Available data
______________________________
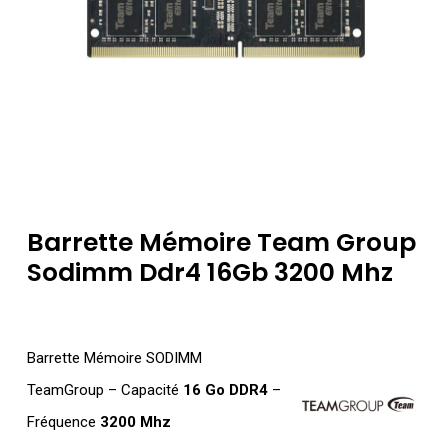
Barrette Mémoire Team Group
Sodimm Ddr4 16Gb 3200 Mhz
Barrette Mémoire SODIMM
TeamGroup – Capacité
16 Go DDR4
–
Fréquence
3200 Mhz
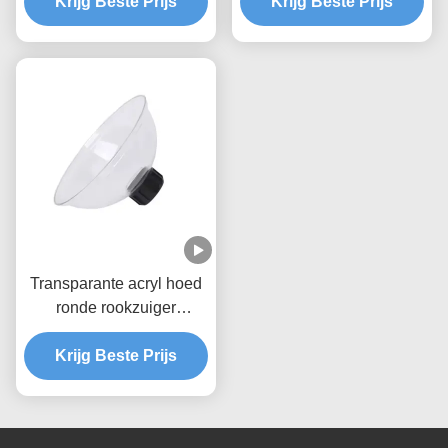
Krijg Beste Prijs
rooktrekkers
Aluminiumlegering
Krijg Beste Prijs
Afzuigarm, 75mm
Interface
Transparante acryl hoed
ronde rookzuiger
spuitstuk CE-certificering
Krijg Beste Prijs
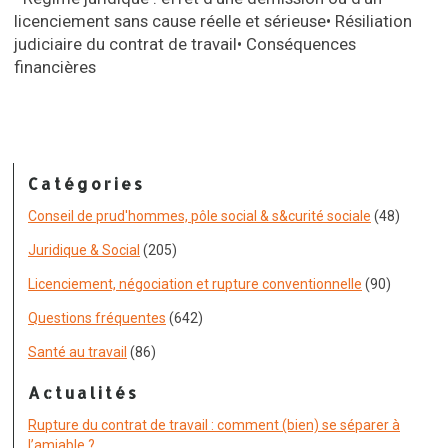
licenciement sans cause réelle et sérieuse
•
Résiliation
judiciaire du contrat de travail
•
Conséquences
financières
Catégories
Conseil de prud'hommes, pôle social & s&curité sociale
(48)
Juridique & Social
(205)
Licenciement, négociation et rupture conventionnelle
(90)
Questions fréquentes
(642)
Santé au travail
(86)
Actualités
Rupture du contrat de travail : comment (bien) se séparer à
l’amiable ?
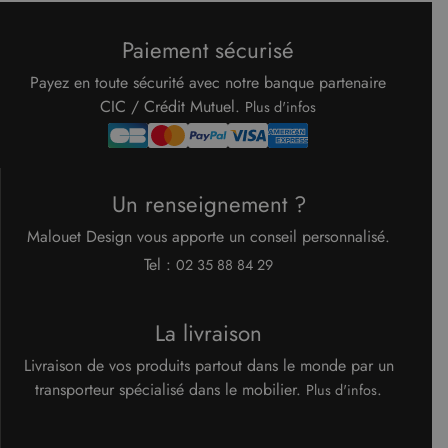
Cookie-
Script.c
pour
Paiement sécurisé
mémorise
préféren
de
Payez en toute sécurité avec notre banque partenaire
consent
des visit
CIC / Crédit Mutuel.
Plus d'infos
en matiè
cookies. I
nécessai
que la
bannière
cookies
Un renseignement ?
Cookie-
Script.c
fonction
Malouet Design vous apporte un conseil personnalisé.
correcte
Google Privacy Policy
Tel :
02 35 88 84 29
XSRF-TOKEN
www.malouet.fr
1 heure 59
Ce cooki
minutes
écrit pou
aider à l
sécurité 
La livraison
site en
empêcha
les attaq
Livraison de vos produits partout dans le monde par un
de
falsificat
transporteur spécialisé dans le mobilier.
.
Plus d'infos
de requê
intersites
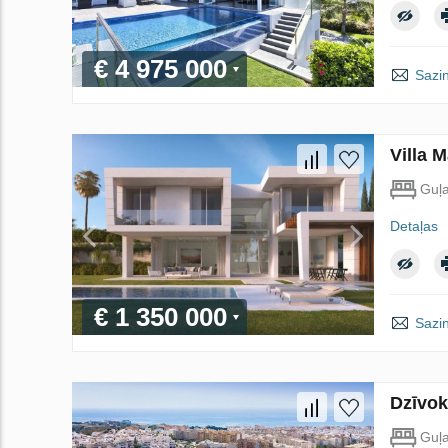
€ 4 975 000
Sazin
Villa 
Guļ
Detaļas
€ 1 350 000
Sazin
Dzīvok
Guļ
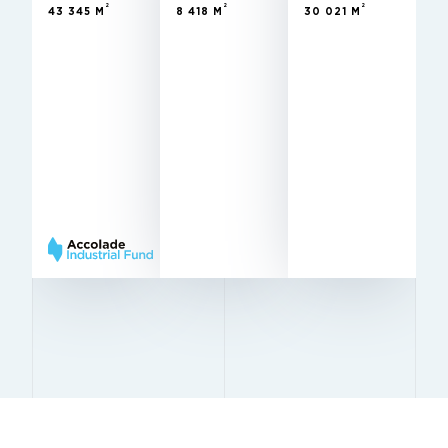
2
2
2
43 345 M
8 418 M
30 021 M
Wynajęty
STAN
Wynajęty
Wynajęty
10 m
STAN
STAN
WYSOKOŚĆ
10 m
10 m
12 x 24
WYSOKOŚĆ
WYSOKOŚĆ
KOLUMNY
12 x 24
12 x 24
Very
KOLUMNY
KOLUMNY
BREEAM
Excellent
Good
Excellent
BREEAM
BREEAM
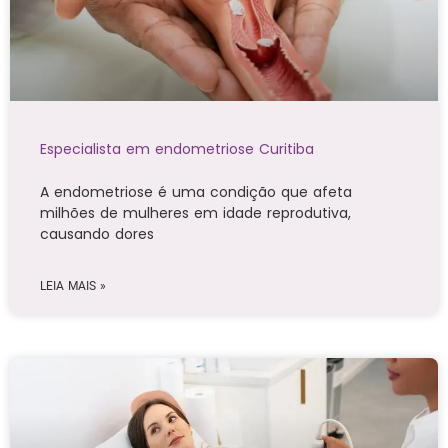
Especialista em endometriose Curitiba
A endometriose é uma condição que afeta
milhões de mulheres em idade reprodutiva,
causando dores
LEIA MAIS »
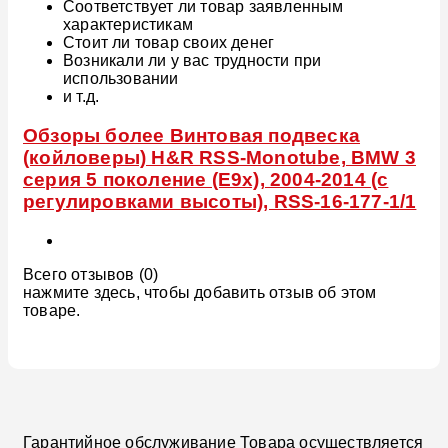
Соответствует ли товар заявленным
характеристикам
Стоит ли товар своих денег
Возникали ли у вас трудности при
использовании
и т.д.
Обзоры более Винтовая подвеска
(койловеры) H&R RSS-Monotube, BMW 3
серия 5 поколение (E9x), 2004-2014 (с
регулировками высоты), RSS-16-177-1/1
Всего отзывов (0)
нажмите здесь, чтобы добавить отзыв об этом
товаре.
Гарантийное обслуживание Товара осуществляется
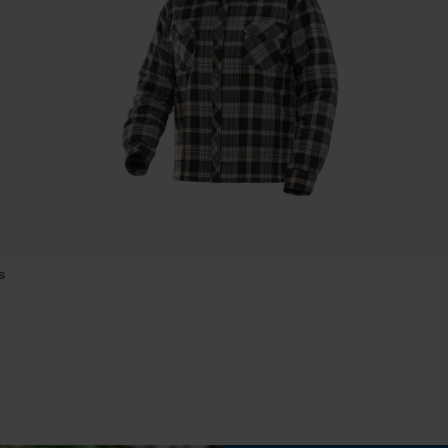
Ajustement
Sauvegarder les préférences pour
Relaxed Fit
traitement des données
Econda Tag Manager
Confort
confortable
Cookies statistiques
Conditions météorologiques
nuageux et frais, froid et glacé
Econda Analytics
s
Mouseflow Web Analytics Tool
Fact-Finder Tracking
Cookies de performance et de
fonctionnalité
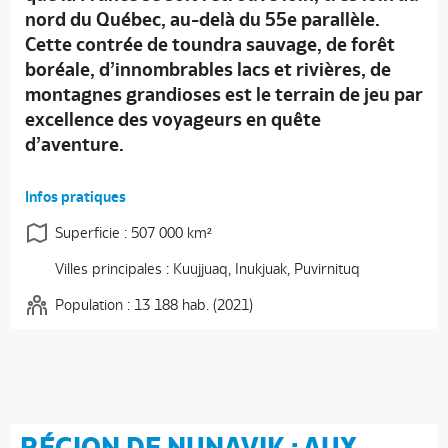
nord du Québec, au-delà du 55e parallèle.
Cette contrée de toundra sauvage, de forêt
boréale, d’innombrables lacs et rivières, de
montagnes grandioses est le terrain de jeu par
excellence des voyageurs en quête
d’aventure.
Infos pratiques
Superficie : 507 000 km²
Villes principales : Kuujjuaq, Inukjuak, Puvirnituq
Population : 13 188 hab. (2021)
RÉGION DE NUNAVIK : AUX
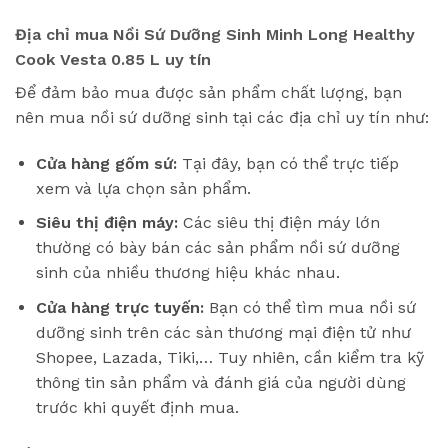
Địa chỉ mua Nồi Sứ Dưỡng Sinh Minh Long Healthy
Cook Vesta 0.85 L uy tín
Để đảm bảo mua được sản phẩm chất lượng, bạn
nên mua nồi sứ dưỡng sinh tại các địa chỉ uy tín như:
Cửa hàng gốm sứ:
Tại đây, bạn có thể trực tiếp
xem và lựa chọn sản phẩm.
Siêu thị điện máy:
Các siêu thị điện máy lớn
thường có bày bán các sản phẩm nồi sứ dưỡng
sinh của nhiều thương hiệu khác nhau.
Cửa hàng trực tuyến:
Bạn có thể tìm mua nồi sứ
dưỡng sinh trên các sàn thương mại điện tử như
Shopee, Lazada, Tiki,… Tuy nhiên, cần kiểm tra kỹ
thông tin sản phẩm và đánh giá của người dùng
trước khi quyết định mua.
______________________________
Exactly as written, copy out the listing, but without any pictures.

Barrette Mémoire Team Group
Sodimm Ddr4 16Gb 3200 Mhz
Barrette Mémoire SODIMM
TeamGroup – Capacité
16 Go DDR4
–
Fréquence
3200 Mhz
Krijg Beste Prijs
rooktrekkers
Aluminiumlegering
Krijg Beste Prijs
Afzuigarm, 75mm
Interface
Transparante acryl hoed
ronde rookzuiger
spuitstuk CE-certificering
Krijg Beste Prijs
licenciement sans cause réelle et sérieuse
•
Résiliation
judiciaire du contrat de travail
•
Conséquences
financières
Catégories
Conseil de prud'hommes, pôle social & s&curité sociale
(48)
Juridique & Social
(205)
Licenciement, négociation et rupture conventionnelle
(90)
Questions fréquentes
(642)
Santé au travail
(86)
Actualités
Rupture du contrat de travail : comment (bien) se séparer à
l’amiable ?
Cookie-
Script.c
pour
Paiement sécurisé
mémorise
préféren
de
Payez en toute sécurité avec notre banque partenaire
consent
des visit
CIC / Crédit Mutuel.
Plus d'infos
en matiè
cookies. I
nécessai
que la
bannière
cookies
Un renseignement ?
Cookie-
Script.c
fonction
Malouet Design vous apporte un conseil personnalisé.
correcte
Google Privacy Policy
Tel :
02 35 88 84 29
XSRF-TOKEN
www.malouet.fr
1 heure 59
Ce cooki
minutes
écrit pou
aider à l
sécurité 
La livraison
site en
empêcha
les attaq
Livraison de vos produits partout dans le monde par un
de
falsificat
transporteur spécialisé dans le mobilier.
.
Plus d'infos
de requê
intersites
€ 4 975 000
Sazin
Villa 
Guļ
Detaļas
€ 1 350 000
Sazin
Dzīvok
Guļ
2
2
2
43 345 M
8 418 M
30 021 M
Wynajęty
STAN
Wynajęty
Wynajęty
10 m
STAN
STAN
WYSOKOŚĆ
10 m
10 m
12 x 24
WYSOKOŚĆ
WYSOKOŚĆ
KOLUMNY
12 x 24
12 x 24
Very
KOLUMNY
KOLUMNY
BREEAM
Excellent
Good
Excellent
BREEAM
BREEAM
Especialista em endometriose Curitiba
A endometriose é uma condição que afeta
milhões de mulheres em idade reprodutiva,
causando dores
LEIA MAIS »
Соответствует ли товар заявленным
характеристикам
Стоит ли товар своих денег
Возникали ли у вас трудности при
использовании
и т.д.
Обзоры более Винтовая подвеска
(койловеры) H&R RSS-Monotube, BMW 3
серия 5 поколение (E9x), 2004-2014 (с
регулировками высоты), RSS-16-177-1/1
Всего отзывов (0)
нажмите здесь, чтобы добавить отзыв об этом
товаре.
Гарантийное обслуживание Товара осуществляется
Ajustement
Sauvegarder les préférences pour
Relaxed Fit
traitement des données
Econda Tag Manager
Confort
confortable
Cookies statistiques
Conditions météorologiques
nuageux et frais, froid et glacé
Econda Analytics
s
Mouseflow Web Analytics Tool
Fact-Finder Tracking
Cookies de performance et de
fonctionnalité
nord du Québec, au-delà du 55e parallèle.
Cette contrée de toundra sauvage, de forêt
boréale, d’innombrables lacs et rivières, de
montagnes grandioses est le terrain de jeu par
excellence des voyageurs en quête
d’aventure.
Infos pratiques
Superficie : 507 000 km²
Villes principales : Kuujjuaq, Inukjuak, Puvirnituq
Population : 13 188 hab. (2021)
RÉGION DE NUNAVIK : AUX
Địa chỉ mua Nồi Sứ Dưỡng Sinh Minh Long Healthy
Cook Vesta 0.85 L uy tín
Để đảm bảo mua được sản phẩm chất lượng, bạn
nên mua nồi sứ dưỡng sinh tại các địa chỉ uy tín như:
Cửa hàng gốm sứ:
Tại đây, bạn có thể trực tiếp
xem và lựa chọn sản phẩm.
Siêu thị điện máy:
Các siêu thị điện máy lớn
thường có bày bán các sản phẩm nồi sứ dưỡng
sinh của nhiều thương hiệu khác nhau.
Cửa hàng trực tuyến:
Bạn có thể tìm mua nồi sứ
dưỡng sinh trên các sàn thương mại điện tử như
Shopee, Lazada, Tiki,… Tuy nhiên, cần kiểm tra kỹ
thông tin sản phẩm và đánh giá của người dùng
trước khi quyết định mua.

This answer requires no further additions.